ENTRIES SHOWN:
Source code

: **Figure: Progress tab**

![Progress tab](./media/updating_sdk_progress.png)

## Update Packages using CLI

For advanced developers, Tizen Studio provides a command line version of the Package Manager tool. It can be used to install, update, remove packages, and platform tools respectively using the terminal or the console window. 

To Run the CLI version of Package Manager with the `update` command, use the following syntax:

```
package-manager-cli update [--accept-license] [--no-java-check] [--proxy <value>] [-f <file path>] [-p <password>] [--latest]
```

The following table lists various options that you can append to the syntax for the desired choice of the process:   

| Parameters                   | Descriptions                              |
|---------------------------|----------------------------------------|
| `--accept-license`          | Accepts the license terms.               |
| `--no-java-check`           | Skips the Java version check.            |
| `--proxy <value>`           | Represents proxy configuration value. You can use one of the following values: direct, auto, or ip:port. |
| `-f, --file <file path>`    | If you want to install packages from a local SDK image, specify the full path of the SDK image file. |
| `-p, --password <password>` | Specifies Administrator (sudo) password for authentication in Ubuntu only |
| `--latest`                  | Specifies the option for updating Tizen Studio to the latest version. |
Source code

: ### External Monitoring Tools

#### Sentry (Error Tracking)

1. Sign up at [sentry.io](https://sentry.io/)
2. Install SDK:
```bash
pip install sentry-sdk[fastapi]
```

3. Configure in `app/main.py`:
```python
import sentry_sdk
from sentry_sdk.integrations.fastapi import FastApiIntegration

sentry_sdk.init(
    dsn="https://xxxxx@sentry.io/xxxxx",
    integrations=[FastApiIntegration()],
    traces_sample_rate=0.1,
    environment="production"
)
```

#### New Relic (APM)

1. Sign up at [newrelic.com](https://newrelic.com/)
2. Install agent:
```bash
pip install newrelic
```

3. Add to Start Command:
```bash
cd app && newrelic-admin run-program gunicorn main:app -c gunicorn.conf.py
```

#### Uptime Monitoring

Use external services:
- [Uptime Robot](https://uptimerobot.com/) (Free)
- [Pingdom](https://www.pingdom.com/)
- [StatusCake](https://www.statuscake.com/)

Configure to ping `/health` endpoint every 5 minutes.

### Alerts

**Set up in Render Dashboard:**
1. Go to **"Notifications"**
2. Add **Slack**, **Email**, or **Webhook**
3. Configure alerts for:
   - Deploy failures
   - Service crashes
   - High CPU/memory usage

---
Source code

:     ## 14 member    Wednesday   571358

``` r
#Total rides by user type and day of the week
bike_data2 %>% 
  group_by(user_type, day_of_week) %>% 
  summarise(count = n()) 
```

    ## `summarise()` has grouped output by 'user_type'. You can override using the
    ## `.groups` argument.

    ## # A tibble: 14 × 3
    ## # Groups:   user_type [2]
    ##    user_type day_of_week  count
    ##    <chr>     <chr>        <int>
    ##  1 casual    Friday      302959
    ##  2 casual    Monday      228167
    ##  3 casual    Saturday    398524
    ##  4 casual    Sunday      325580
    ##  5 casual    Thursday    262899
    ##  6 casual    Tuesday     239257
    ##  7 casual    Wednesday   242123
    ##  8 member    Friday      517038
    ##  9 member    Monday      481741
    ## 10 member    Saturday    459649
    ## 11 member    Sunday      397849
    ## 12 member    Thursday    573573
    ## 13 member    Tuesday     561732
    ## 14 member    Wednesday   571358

EXERCISE DESCRIPTION: Check each line of the listing above, and copy it if it contains the word "Configure".

RESULT FOR THIS TASK:
3. Configure in `app/main.py`:
Configure to ping `/health` endpoint every 5 minutes.
3. Configure alerts for:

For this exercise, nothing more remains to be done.